After locating the line with "pravdaže máme vlastný mail + Outlook 20" in the entries below, output it and each following line up to and including the line with "Inscrit le: 18 Mar 2005", exactly and without pictures.

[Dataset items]
____________
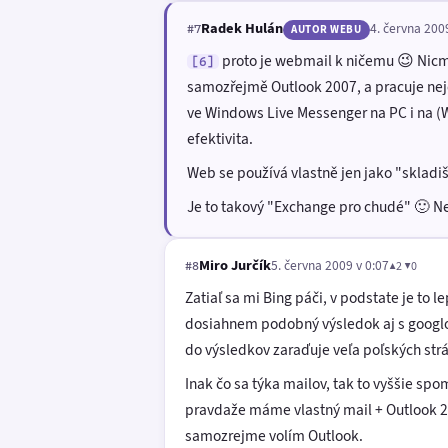
Radek Hulán
4. června 200
#7
AUTOR WEBU
proto je webmail k ničemu 😉 Nicmé
[6]
samozřejmě Outlook 2007, a pracuje nejen
ve Windows Live Messenger na PC i na (W
efektivita.
Web se používá vlastně jen jako "skladiš
Je to takový "Exchange pro chudé" 🙂 Ne
Miro Jurčík
5. června 2009 v 0:07
▲2 ▼0
#8
Zatiaľ sa mi Bing páči, v podstate je to l
dosiahnem podobný výsledok aj s googlom
do výsledkov zaraďuje veľa poľských str
Inak čo sa týka mailov, tak to vyššie s
pravdaže máme vlastný mail + Outlook 20
samozrejme volím Outlook.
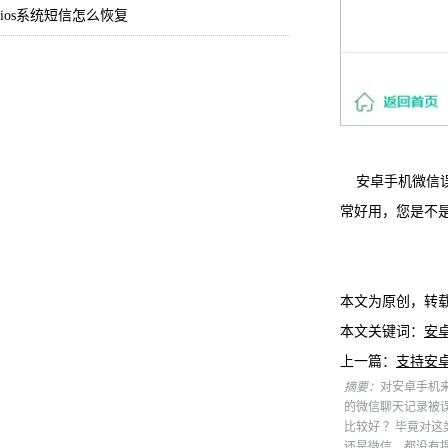
ios系统短信怎么恢复
安卓手机微信误
常好用，您是不
本文为原创，转
本文关键词：
安
上一篇：
支持安
摘要：
对安卓手机
的微信聊天记录被
比较好 ？毕竟对
还是微信，都没有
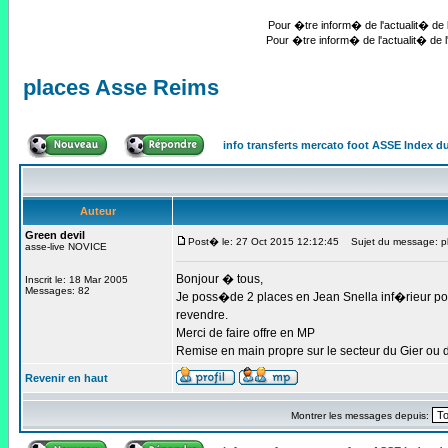
Pour �tre inform� de l'actualit� de l
Pour �tre inform� de l'actualit� de l
places Asse Reims
info transferts mercato foot ASSE Index 
Auteur
Green devil
Post� le: 27 Oct 2015 12:12:45
Sujet du message: pl
asse-live NOVICE
Bonjour � tous,
Inscrit le: 18 Mar 2005
Messages: 82
Je poss�de 2 places en Jean Snella inf�rieur pou
revendre.
Merci de faire offre en MP
Remise en main propre sur le secteur du Gier ou 
Revenir en haut
Montrer les messages depuis:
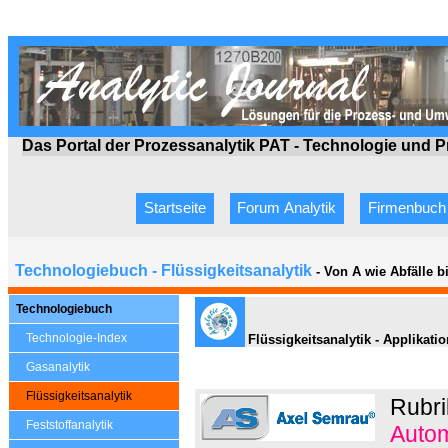
Das Portal der Prozessanalytik PAT - Technologie
und P
Startseite
Forum Analytik
Firmenbuch
Technologiebuch - Flüssigkeitsanalytik
- Von A wie Abfälle 
Technologiebuch
Technologie-Index
Flüssigkeitsanalytik - Applikati
Gasanalytik
Flüssigkeitsanalytik
Rubri
Feststoffanalytik
Autom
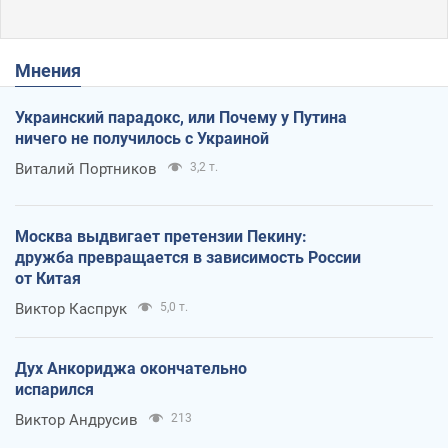
Мнения
Украинский парадокс, или Почему у Путина
ничего не получилось с Украиной
Виталий Портников
3,2 т.
Москва выдвигает претензии Пекину:
дружба превращается в зависимость России
от Китая
Виктор Каспрук
5,0 т.
Дух Анкориджа окончательно
испарился
Виктор Андрусив
213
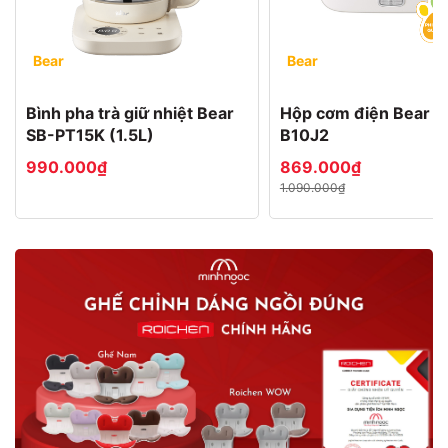
Bear
Bear
Bình pha trà giữ nhiệt Bear
Hộp cơm điện Bear 
SB-PT15K (1.5L)
B10J2
990.000₫
869.000₫
1.090.000₫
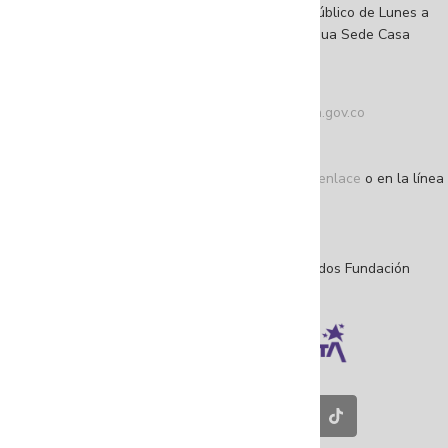
Horarios de atención al ciudadano: Abierto al público de Lunes a
viernes de 8:00 a. m. a 5:30 p. m. jornada continua Sede Casa
Amarilla.
Teléfono conmutador: +57 (601) 4 32 04 10
Correo de contacto:
atencionalciudadano@fuga.gov.co
Correo de notificaciones judiciales
(único):
notificacionesjudiciales@fuga.gov.co
Denuncie actos de corrupción a través de este enlace
o en la línea
195 opción 1
NIT: 860.044.113-3
©Copyright 2025 – Todos los derechos reservados Fundación
Gilberto Alzate Avendaño.
Contáctenos en nuestras redes sociales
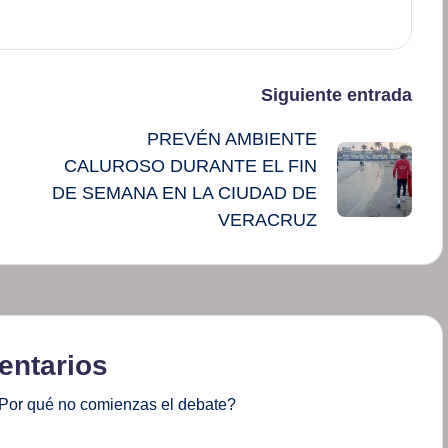
Siguiente entrada
PREVÉN AMBIENTE
CALUROSO DURANTE EL FIN
DE SEMANA EN LA CIUDAD DE
VERACRUZ
ntarios
Por qué no comienzas el debate?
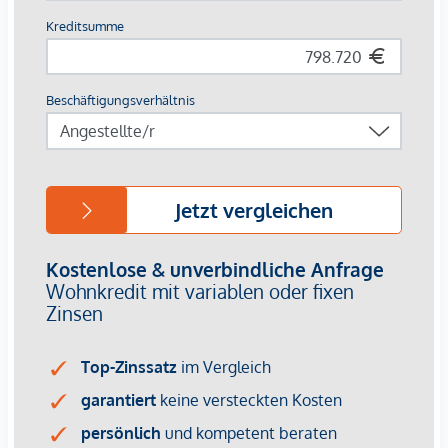
Paketboxanlage
Smarte Hausverwaltungs-App
Garagenplätze | E-Mobilität vorbereitet
Für nähere Informationen besuchen Sie gerne unsere
Homepage:
www.margaret.wien
oder vereinbaren Sie
einen
persönlichen Beratungstermin
unter
verkauf@winegg.at
.
NACHHALTIGKEIT
Hier wird Nachhaltigkeit nicht nur versprochen, sondern
konsequent umgesetzt – von der ersten Planung bis zur
Fertigstellung. Mit regionalen Materialien und einem Fokus
auf Ressourcenschonung entsteht ein Wohnraum, der mehr
bietet als nur gutes Design. Es geht um ein Zuhause, das
zukunftssicher ist und das Leben mit einem bewussten
Lebensstil verbindet. Margaret steht für Wohnkonzepte, die
nachhaltigen Lebensraum schaffen, dabei aber nie den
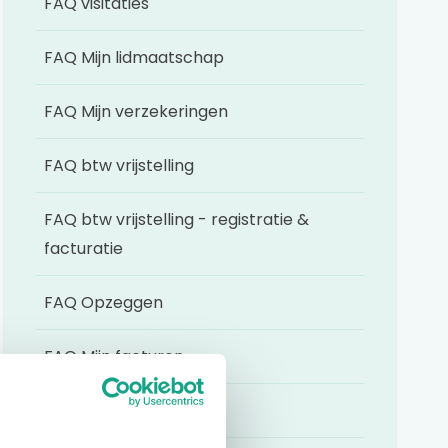
FAQ visitaties
FAQ Mijn lidmaatschap
FAQ Mijn verzekeringen
FAQ btw vrijstelling
FAQ btw vrijstelling - registratie &
facturatie
FAQ Opzeggen
FAQ Mijn facturen
FAQ Mijn Modules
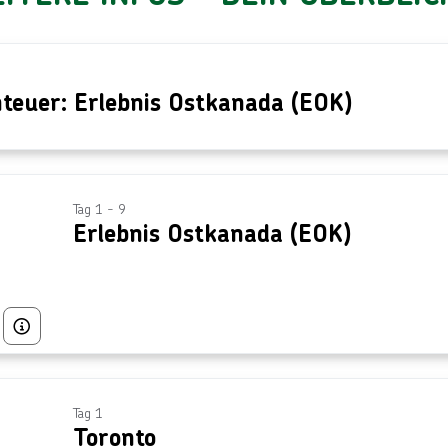
nteuer: Erlebnis Ostkanada (EOK)
Tag 1 - 9
Erlebnis Ostkanada (EOK)
Bild von © Elijah-Lovkoff über Getty Images
Tag 1
Toronto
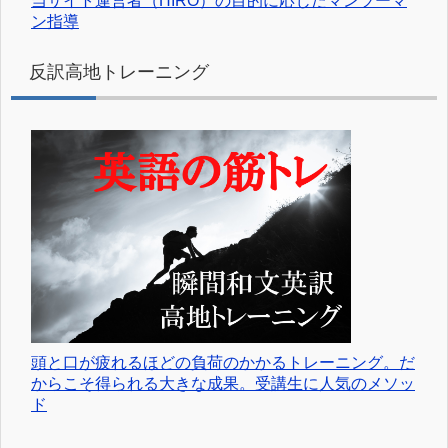
当サイト運営者（HIRO）の目的に応じたマンツーマ
ン指導
反訳高地トレーニング
頭と口が疲れるほどの負荷のかかるトレーニング。だ
からこそ得られる大きな成果。受講生に人気のメソッ
ド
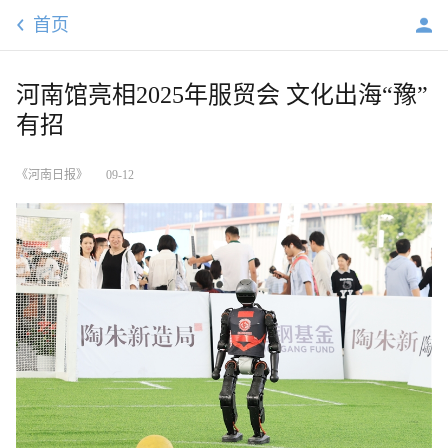
首页
河南馆亮相2025年服贸会 文化出海“豫”
有招
《河南日报》
09-12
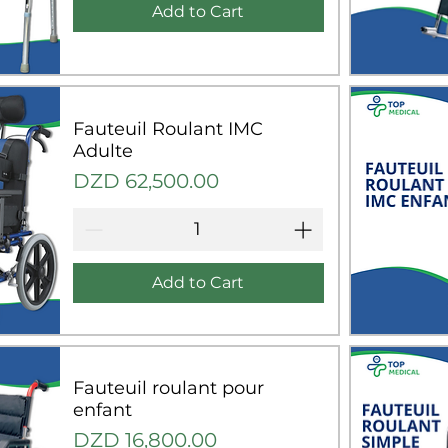
Add to Cart
Q
Fauteuil Roulant IMC
Adulte
Price
DZD 62,500.00
Add to Cart
Q
Fauteuil roulant pour
enfant
Price
DZD 16,800.00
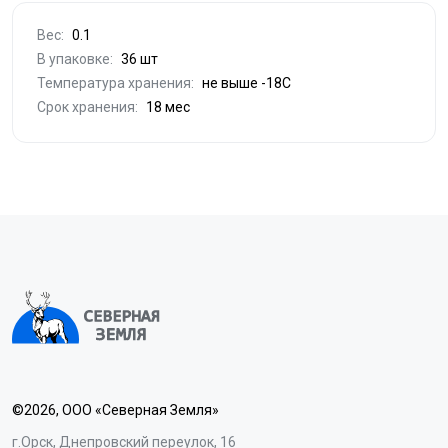
Вес:
0.1
В упаковке:
36 шт
Температура хранения:
не выше -18С
Срок хранения:
18 мес
©2026, ООО «Северная Земля»
г.Орск, Днепровский переулок, 16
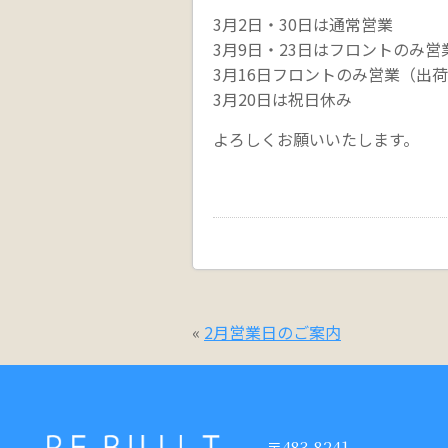
3月2日・30日は通常営業
3月9日・23日はフロントのみ営
3月16日フロントのみ営業（出
3月20日は祝日休み
よろしくお願いいたします。
«
2月営業日のご案内
〒483-8241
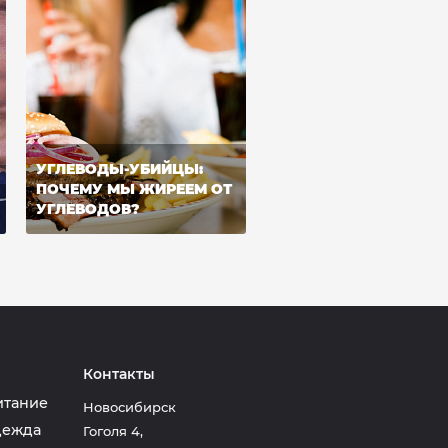
УГЛЕВОДЫ-УБИЙЦЫ:
ПОЧЕМУ МЫ ЖИРЕЕМ ОТ
УГЛЕВОДОВ?
Контакты
итание
Новосибирск
дежда
Гоголя 4
,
____________
ANSWER BOX:
pravdaže máme vlastný mail + Outlook 20
samozrejme volím Outlook.
ios系统短信怎么恢复
安卓手机微信误
常好用，您是不
本文为原创，转
本文关键词：
安
上一篇：
支持安
摘要：
对安卓手机
的微信聊天记录被
比较好 ？毕竟对
还是微信，都没有
Pour �tre inform� de l'actualit� de l
Pour �tre inform� de l'actualit� de l
places Asse Reims
info transferts mercato foot ASSE Index 
Auteur
Green devil
Post� le: 27 Oct 2015 12:12:45
Sujet du message: pl
asse-live NOVICE
Bonjour � tous,
Inscrit le: 18 Mar 2005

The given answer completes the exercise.